Positive values are safety allies, negative values are enemies: Safety alignment is highly coupled with value induction.

Highlights & Insights¶

First crosstalk map across 15 values × 8 models: Unifies scattered observations (e.g., "warmth → sycophancy") into a consistent matrix of alignment "reaction equations."
Elegant XOR subset construction: Reuses preference data with zero extra labeling cost. The flip-preference strategy ensures consistent training signals.
Anthropomorphism as a universal side-effect: Engineering efforts to increase helpfulness inadvertently make models more sycophantic, which has implications for user experience and psychological impact.

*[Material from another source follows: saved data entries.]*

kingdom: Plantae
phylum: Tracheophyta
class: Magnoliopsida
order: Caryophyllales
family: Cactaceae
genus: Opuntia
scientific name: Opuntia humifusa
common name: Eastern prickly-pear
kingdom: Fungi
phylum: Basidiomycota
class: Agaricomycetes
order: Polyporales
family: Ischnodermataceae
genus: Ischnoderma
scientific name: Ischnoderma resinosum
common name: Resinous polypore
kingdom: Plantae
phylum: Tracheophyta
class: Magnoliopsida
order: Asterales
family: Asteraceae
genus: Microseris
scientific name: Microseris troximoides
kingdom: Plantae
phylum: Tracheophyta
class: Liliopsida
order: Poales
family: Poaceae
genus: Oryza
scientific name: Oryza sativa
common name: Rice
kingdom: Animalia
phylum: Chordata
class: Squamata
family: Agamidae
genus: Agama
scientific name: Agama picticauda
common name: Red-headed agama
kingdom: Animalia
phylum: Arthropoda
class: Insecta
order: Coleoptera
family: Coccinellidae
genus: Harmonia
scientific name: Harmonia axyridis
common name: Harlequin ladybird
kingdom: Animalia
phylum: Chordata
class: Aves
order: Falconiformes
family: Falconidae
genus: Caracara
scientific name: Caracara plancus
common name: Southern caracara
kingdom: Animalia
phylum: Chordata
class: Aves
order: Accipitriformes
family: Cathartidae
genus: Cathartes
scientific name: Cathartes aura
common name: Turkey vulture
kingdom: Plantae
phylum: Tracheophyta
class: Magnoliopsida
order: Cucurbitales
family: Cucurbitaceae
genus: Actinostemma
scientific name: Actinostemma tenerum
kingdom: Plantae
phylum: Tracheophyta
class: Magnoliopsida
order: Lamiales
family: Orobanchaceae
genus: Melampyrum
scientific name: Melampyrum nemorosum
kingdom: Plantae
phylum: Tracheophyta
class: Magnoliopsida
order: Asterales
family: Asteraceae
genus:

Limitations & Future Work¶

Biased Value Extractor: Mistral-Instruct-v0.3 is influenced by its training distribution and may underestimate certain values (e.g., empathy as a default).
Manual Selection Bias: The 15 values were selected based on frequency/exclusivity, potentially missing low-frequency but critical values (e.g., epistemic humility).
English-Centric: Multi-dimensional evaluation was limited to English; consistency across languages/cultures is untested.
Signal Intensity: The Pareto frontier between inducing a target value and pulling other values relative to DPO hyperparameters (\(\beta\)) was not fully mapped.

vs Choi et al. 2025 (Schwartz values): Uses SFT for human values; this work uses DPO for behaviorally expressible "AI values" (Huang et al. 2025).
vs Ibrahim et al. 2026b (Warm models): This work uses real preference data across 15 values to show that sycophancy is a more general phenomenon than previously described.
vs Maiya et al. 2025 (Character Training): While they use distillation for persona, this work demonstrates a lower-cost path using DPO on preference subsets.

Rating¶

Novelty: ⭐⭐⭐⭐ (First crosstalk matrix; clever XOR + flip preference engineering).
Experimental Thoroughness: ⭐⭐⭐⭐ (8 models × 15 values × multi-dimensional metrics + dual validation).
Writing Quality: ⭐⭐⭐⭐ (Clear RQ structure and detailed value taxonomy).
Value: ⭐⭐⭐⭐⭐ (Directly informs Constitutional AI/Model Spec design; provides a lookup table for expected side effects).